Data Analytics Portfolio - Exploratory Data Analysis (Excel, Python) and Dashboards (Tableau and Google Data Studios)
“Structural Transformation” is a theory in economic development that makes the following prediction: "as a country's economic activity shifts from agriculture, to manufacturing to the services sector, gdp per capita will rise."
However, is this relationship statistically sound? Can we provide policy makers with data-driven insights to help improve decision-making on such a complex topic?

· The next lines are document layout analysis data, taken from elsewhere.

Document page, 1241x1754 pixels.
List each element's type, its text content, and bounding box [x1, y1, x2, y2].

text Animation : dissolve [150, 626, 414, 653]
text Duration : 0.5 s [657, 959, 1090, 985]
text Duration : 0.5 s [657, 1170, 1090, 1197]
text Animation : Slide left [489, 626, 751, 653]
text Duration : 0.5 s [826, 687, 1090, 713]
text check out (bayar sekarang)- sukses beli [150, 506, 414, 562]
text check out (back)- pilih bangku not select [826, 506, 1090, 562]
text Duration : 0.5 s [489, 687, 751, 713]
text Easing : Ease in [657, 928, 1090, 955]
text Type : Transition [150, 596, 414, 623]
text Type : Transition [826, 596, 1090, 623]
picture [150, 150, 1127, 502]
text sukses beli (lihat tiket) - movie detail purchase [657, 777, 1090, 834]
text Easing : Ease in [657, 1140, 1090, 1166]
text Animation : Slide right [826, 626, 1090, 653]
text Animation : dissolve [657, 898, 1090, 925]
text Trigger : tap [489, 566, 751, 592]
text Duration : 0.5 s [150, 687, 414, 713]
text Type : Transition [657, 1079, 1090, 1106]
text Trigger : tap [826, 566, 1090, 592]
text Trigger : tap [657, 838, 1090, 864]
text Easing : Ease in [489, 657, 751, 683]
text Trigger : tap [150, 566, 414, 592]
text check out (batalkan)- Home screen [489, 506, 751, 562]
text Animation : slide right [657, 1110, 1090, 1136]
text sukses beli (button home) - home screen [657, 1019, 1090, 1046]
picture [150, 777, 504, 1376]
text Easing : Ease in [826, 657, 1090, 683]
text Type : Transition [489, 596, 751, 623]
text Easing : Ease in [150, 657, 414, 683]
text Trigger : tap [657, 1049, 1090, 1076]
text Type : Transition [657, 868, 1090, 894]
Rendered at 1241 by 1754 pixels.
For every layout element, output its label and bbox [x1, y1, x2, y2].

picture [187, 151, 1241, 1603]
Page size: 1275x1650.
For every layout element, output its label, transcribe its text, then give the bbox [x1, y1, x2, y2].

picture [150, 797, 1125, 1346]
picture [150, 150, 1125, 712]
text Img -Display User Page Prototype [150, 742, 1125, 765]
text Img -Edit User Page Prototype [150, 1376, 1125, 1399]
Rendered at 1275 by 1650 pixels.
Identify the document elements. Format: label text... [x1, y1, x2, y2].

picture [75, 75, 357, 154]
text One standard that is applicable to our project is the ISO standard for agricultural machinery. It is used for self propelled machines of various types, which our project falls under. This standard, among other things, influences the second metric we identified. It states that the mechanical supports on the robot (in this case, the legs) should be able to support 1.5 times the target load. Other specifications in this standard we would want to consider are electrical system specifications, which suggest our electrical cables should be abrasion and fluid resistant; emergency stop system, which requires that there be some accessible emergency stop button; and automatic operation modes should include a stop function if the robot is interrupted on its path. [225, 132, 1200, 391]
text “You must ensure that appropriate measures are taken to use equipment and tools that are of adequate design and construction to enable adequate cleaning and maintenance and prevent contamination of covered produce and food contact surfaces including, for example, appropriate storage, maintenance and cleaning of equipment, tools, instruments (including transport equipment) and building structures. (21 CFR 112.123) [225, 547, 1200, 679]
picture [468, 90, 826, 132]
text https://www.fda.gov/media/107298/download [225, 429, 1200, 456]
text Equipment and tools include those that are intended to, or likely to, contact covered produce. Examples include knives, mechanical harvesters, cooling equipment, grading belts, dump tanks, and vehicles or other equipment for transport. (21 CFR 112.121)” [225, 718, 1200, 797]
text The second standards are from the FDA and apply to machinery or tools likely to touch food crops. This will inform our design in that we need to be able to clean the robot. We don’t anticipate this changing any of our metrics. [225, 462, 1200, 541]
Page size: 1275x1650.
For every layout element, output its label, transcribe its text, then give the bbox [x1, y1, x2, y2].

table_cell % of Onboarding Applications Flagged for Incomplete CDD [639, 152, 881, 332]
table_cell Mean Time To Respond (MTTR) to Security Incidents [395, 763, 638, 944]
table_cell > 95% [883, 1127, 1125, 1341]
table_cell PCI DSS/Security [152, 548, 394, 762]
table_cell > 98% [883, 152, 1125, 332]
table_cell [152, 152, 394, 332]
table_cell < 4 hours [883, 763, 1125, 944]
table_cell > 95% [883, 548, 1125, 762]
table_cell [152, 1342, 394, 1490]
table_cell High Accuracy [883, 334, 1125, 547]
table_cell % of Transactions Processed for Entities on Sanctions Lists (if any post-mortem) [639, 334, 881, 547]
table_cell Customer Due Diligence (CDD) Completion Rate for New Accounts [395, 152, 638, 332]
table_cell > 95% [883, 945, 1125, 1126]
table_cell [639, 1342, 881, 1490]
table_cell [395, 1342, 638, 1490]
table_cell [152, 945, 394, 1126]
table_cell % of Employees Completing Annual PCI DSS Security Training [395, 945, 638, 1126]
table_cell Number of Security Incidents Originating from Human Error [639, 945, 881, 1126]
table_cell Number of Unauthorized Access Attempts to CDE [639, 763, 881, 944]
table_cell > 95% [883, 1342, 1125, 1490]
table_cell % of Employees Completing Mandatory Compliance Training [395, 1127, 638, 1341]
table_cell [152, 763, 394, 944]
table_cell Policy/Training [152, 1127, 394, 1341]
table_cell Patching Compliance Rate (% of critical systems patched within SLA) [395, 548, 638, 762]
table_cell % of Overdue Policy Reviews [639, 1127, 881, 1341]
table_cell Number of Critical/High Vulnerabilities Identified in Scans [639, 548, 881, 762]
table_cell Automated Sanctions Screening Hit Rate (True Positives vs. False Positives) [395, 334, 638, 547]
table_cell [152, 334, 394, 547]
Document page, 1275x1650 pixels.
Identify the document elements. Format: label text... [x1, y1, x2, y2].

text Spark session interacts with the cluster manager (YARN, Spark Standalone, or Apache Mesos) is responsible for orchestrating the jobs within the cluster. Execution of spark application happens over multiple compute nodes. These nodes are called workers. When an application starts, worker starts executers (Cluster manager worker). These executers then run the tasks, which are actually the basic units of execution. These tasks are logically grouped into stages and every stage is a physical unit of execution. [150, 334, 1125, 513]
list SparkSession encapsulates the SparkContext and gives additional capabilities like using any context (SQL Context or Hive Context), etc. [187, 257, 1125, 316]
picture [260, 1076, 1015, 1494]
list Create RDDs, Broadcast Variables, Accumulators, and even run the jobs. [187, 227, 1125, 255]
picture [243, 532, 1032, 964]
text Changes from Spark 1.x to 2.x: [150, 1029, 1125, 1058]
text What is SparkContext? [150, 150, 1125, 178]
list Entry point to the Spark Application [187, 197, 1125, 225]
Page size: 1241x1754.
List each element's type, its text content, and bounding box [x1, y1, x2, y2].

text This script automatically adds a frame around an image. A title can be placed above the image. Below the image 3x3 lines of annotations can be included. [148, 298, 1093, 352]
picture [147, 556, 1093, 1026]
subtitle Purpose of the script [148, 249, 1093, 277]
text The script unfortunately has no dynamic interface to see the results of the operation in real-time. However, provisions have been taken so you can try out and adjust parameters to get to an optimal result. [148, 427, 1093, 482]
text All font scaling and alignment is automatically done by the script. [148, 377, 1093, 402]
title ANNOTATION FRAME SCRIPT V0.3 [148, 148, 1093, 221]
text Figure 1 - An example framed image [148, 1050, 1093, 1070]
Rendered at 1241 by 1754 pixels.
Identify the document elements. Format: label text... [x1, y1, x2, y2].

We try this by running a simple linear regression with two variables on a cross-sectional sample of 184 developing and developed countries for the year 2016:
- Explanatory variable: service sector value added (% of GDP) as the explanatory variable
- Target variable: wealth (using GDP/K as a proxy indicator) as the target variable
We find a moderately strong, positive linear relationship (r = 0.58) between the variables, however the linear regression model only explains 29% of the variation in the target, despite residuals being white noise.
Although we may infer a positive relationship bewteen the two variables, our model does a poor job of explaining the target (which is to be expected given the domain covered and narrow features used). However, some easy steps to improve our model could be to add more relevant explantory features and testing non-linear models. Examples of features proportion of labor force with advanced education and the proportion of population with internet access.
Gapminder maintains a database of historical economic development data for countries around the world. The following Tableau dashboard displays relationships between economic, demographic and CO2 emissions data for countries across the world. Some insights from a first glance of the dashboard are the following:
- GDP per capita is positively linked to CO2 emissions per capita.
- To significantly curb C02 emissions, wealthier industrialized countries will need to lead the way.
For the final project of a one-week Data Analytics Bootcamp at General Assembly, NYC, students were asked to explore the state of Iowa's SQL liquor sales database. The following are some of the insights derived from the exploration:
- State-wide sales trends are driven by Polk county trends given its large population size.
- Dickinson county has the largest sales per capita and at the same time is the county with the second smallest yearly sales.
- Dickinson county sees just over 90% of its sales on Tuesday and a 20,000% spike in sales from Friday to Saturday.
Explored a dataset of dataset of MBA graduates from the Jain University in Bangalore. The owner of the dataset, Ben Roshdan, a graduate of the university himself, uploaded the dataset on Kaggle asking for the community to help him find insights. Some of the insights made are:
- The graduate employment rate is 68%.
- The factors that influence employment outcomes the most are:
- Previous work experience
- The Marketing with Finance MBA specialization is better than the Marketing with HR specialization.
- The Commerce or Science Undergraduate degree is better than any of the "Other" degrees.
Explored a dataset of fatal police shootigs collected by the Washington Post since January 1, 2015. Some of the insights made are:
- The typical victim of a fatal police shooting is a 34 year-old white, male with indications of mental illness. He is most likely to be shot in January while armed and attacking officers.
- Although representing just 13% of the total US population, African Americans are significantly overrepresented in fatal police shooting data, representing 26% of all fatal police shootings.
- Just the top four states California, Texas, Florida and Arizona, account for approximately 33% of all police shootings in the USA.